Storage Temperature	b1	b0	s (b1)	t0.95,3·s (b1)
−20 °C	0.00042	4.1092	0.013907	0.04359
+4 °C	−0.004683	4.0902	0.01822	0.05794
+20 °C	0.006177	3.9970	0.02102	0.06684

b₁: slope; b₀: intercept; s (b₁): uncertainty associated with the slope; t_0.95,3·s (b₁): n − 2 degrees of freedom and 95% level of confidence.

.

The stability of the RM within four months was confirmed since all the slopes were insignificant.

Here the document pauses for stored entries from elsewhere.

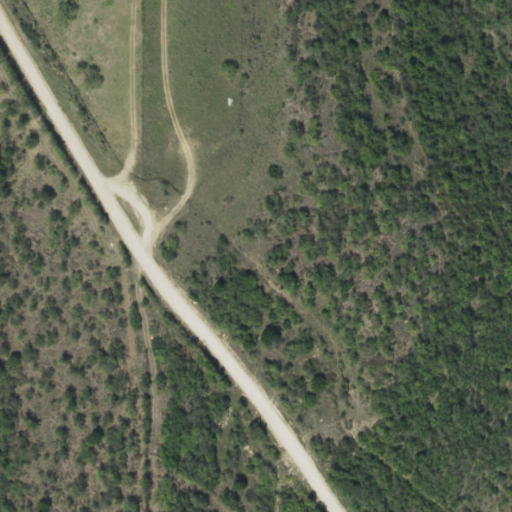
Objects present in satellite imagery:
road: (131, 95)
road: (140, 206)
road: (156, 275)
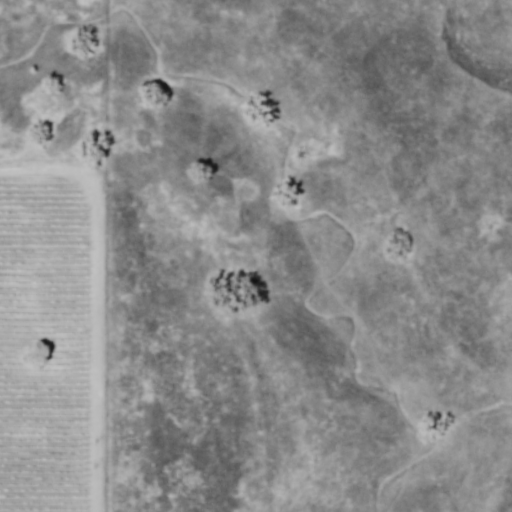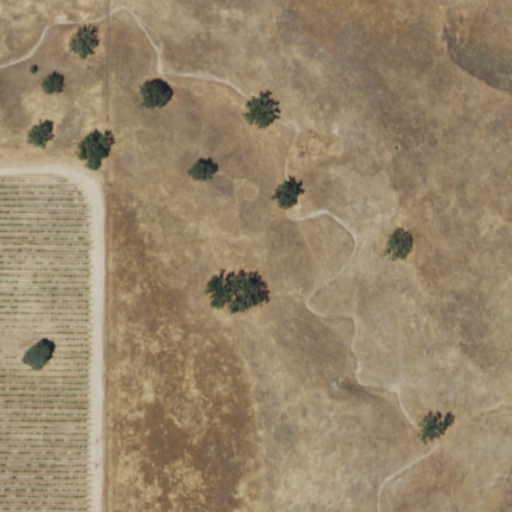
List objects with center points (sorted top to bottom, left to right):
road: (99, 300)
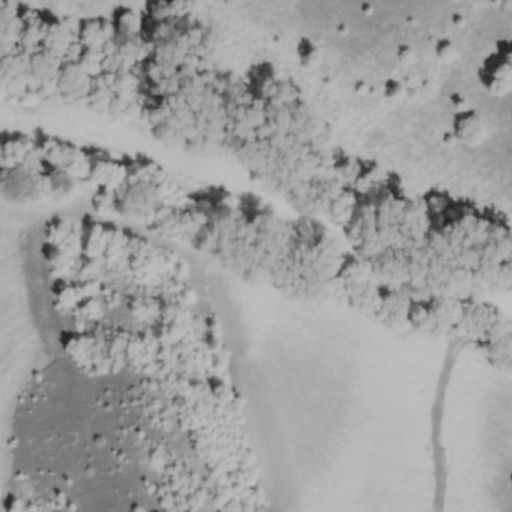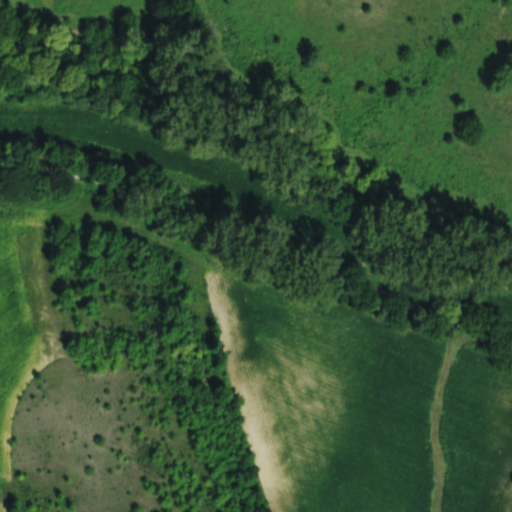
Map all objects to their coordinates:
road: (257, 250)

3.5. Characterization and Uncertainty

As summarized in

Table 3. Summary of characterization.

Laboratory	Experimental Results (μg/kg)								Mean (μg/kg)	RSD (%)
Lab 1	4.14	4.02	4.20	4.01	3.89	3.88	4.31	4.17	4.08	3.75
Lab 2	3.90	3.77	4.12	4.32	3.95	4.01	4.15	3.86	4.01	4.46
Lab 3	4.05	4.28	4.08	3.96	4.30	4.21	4.13	4.25	4.16	2.93
Lab 4	3.85	4.38	4.02	4.27	4.13	4.26	3.79	4.30	4.13	5.29
Lab 5	3.86	4.41	3.95	4.21	4.17	4.22	3.80	4.26	4.11	5.22

, the mean certificated values of the five laboratories were 4.01–4.16 μg/kg with and RSD between 2.93 and 5.29%. Data were subjected to statistical analysis using the Grubbs test and a few outliers were detected. The detected outliers were scrutinized and the values were retained because no apparent technical reason was obtained for their exclusion. Therefore, the property value of the developed RM was 4.10 μg/kg. Calculation of the overall expanded uncertainty (u_CRM) should consider uncertainty contributions from characterization (u_char), homogeneity (u_bb), and long-term and short-term stability (u_lts, u_sts) [26]. Since the long-term stability test had not been completed, the uncertainty associated with the property value of the RM was expressed as

$$u_{RM}=\sqrt{u_{bb}^2+u_{sts}^2+u_{char}^2}$$

and the calculated value was 0.13 μg/kg. The RM developed in this study exhibits a lower uncertainty than the previously reported benzylpenicillin RM, demonstrating its high reliability [15].

4. Conclusions

A new in-house reference material has been produced for amoxicillin in a lyophilized bovine milk matrix. Its characterization was performed using a specifically developed and reliable LC-MS/MS method, yielding an assigned value of (4.10 ± 0.13) μg/kg. The reference material demonstrated satisfactory homogeneity and stability, confirming its suitability for the method validation and internal quality control of amoxicillin detection.